China’s dwindling current account surplus received a lot of attention in 2018. In the first quarter, China recorded the first current account deficit in 17 years. The fall in the surplus follows a large capital outflow between 2014 and 2016, stoked by the devaluation of the renminbi (RMB). The threat of a full-blown trade war between the US and China, coupled with a cooling domestic economy, led to renewed weakness in the currency. In the midst of this turbulence, investors are allocating more and more funds to China, especially to China’s onshore bond market. These developments are all, directly or indirectly, related to the balance of payments of China.

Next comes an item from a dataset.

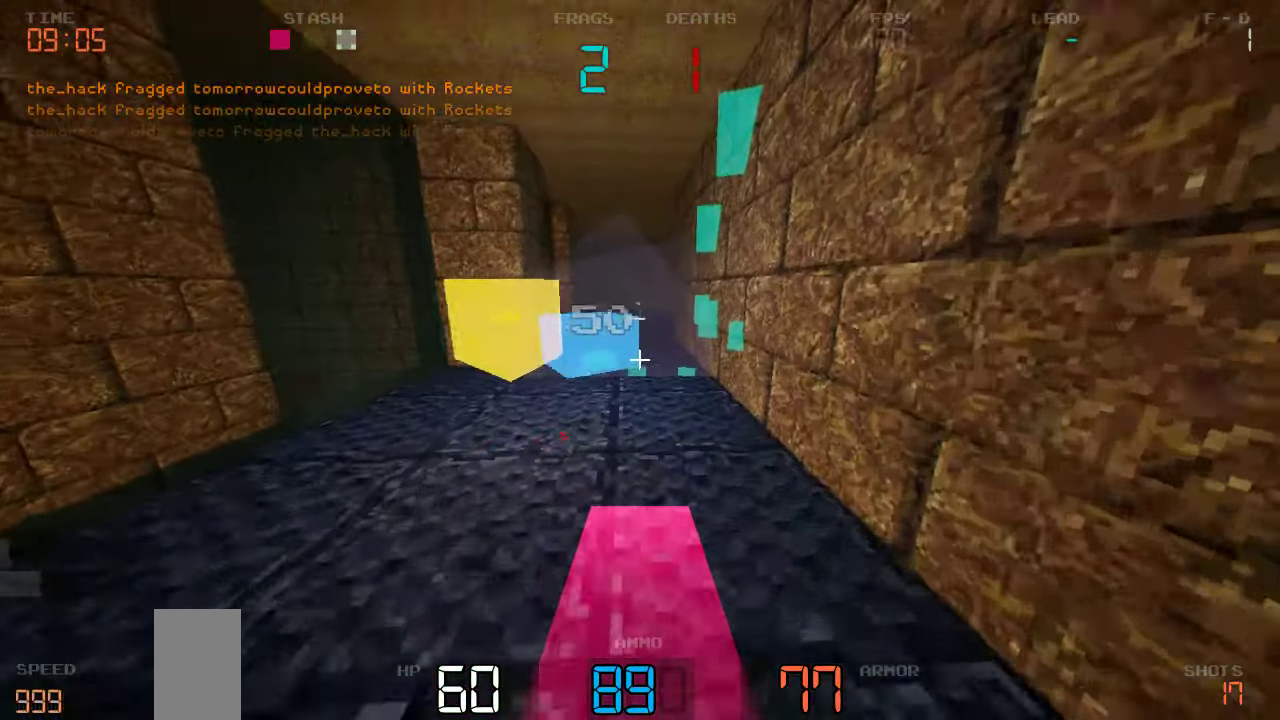
Gameplay with keyboard and mouse; each line is a JSON object with the keys held at the frame after it. "events" lists presses ("down") and releases ("up") of "a", "d", "s" and "w" between this image and that frame as [ms after this image, input, new state], when the widget could be followed in between. No other keys are recorded. Mouse buttons are not recorded. Not read: mouse_move.
{"keys": ["a", "w"], "events": [[266, "d", "down"], [433, "a", "down"], [433, "d", "up"]]}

In this paper, we look at the key developments in the balance of payments and what effect these developments could have on the value of the RMB. For investors, the inclusion of China in various global benchmark indices means that the currency will not just have a second-round effect on returns through global risk sentiment, but will directly affect the value of RMB denominated assets. Thus, it is important to understand the drivers that could move the currency in either direction. Specifically, we are trying to find the answers to the following questions:
Fluctuations in China’s current account surplus over the last 20 years have been truly spectacular. The surplus increased from 1.3% of GDP in 2001 to over 10% in 2007 (Figure 1). After a sharp fall following the global financial crisis, the surplus stabilised at around 2%. However, in Q1 2018, the current account fell into deficit for the first time since 2001. While the deficit could have partially been explained by seasonality, the subsequent quarters have shown that this was not a blip. The rolling four-quarter surplus was just 0.4% in Q4 2018.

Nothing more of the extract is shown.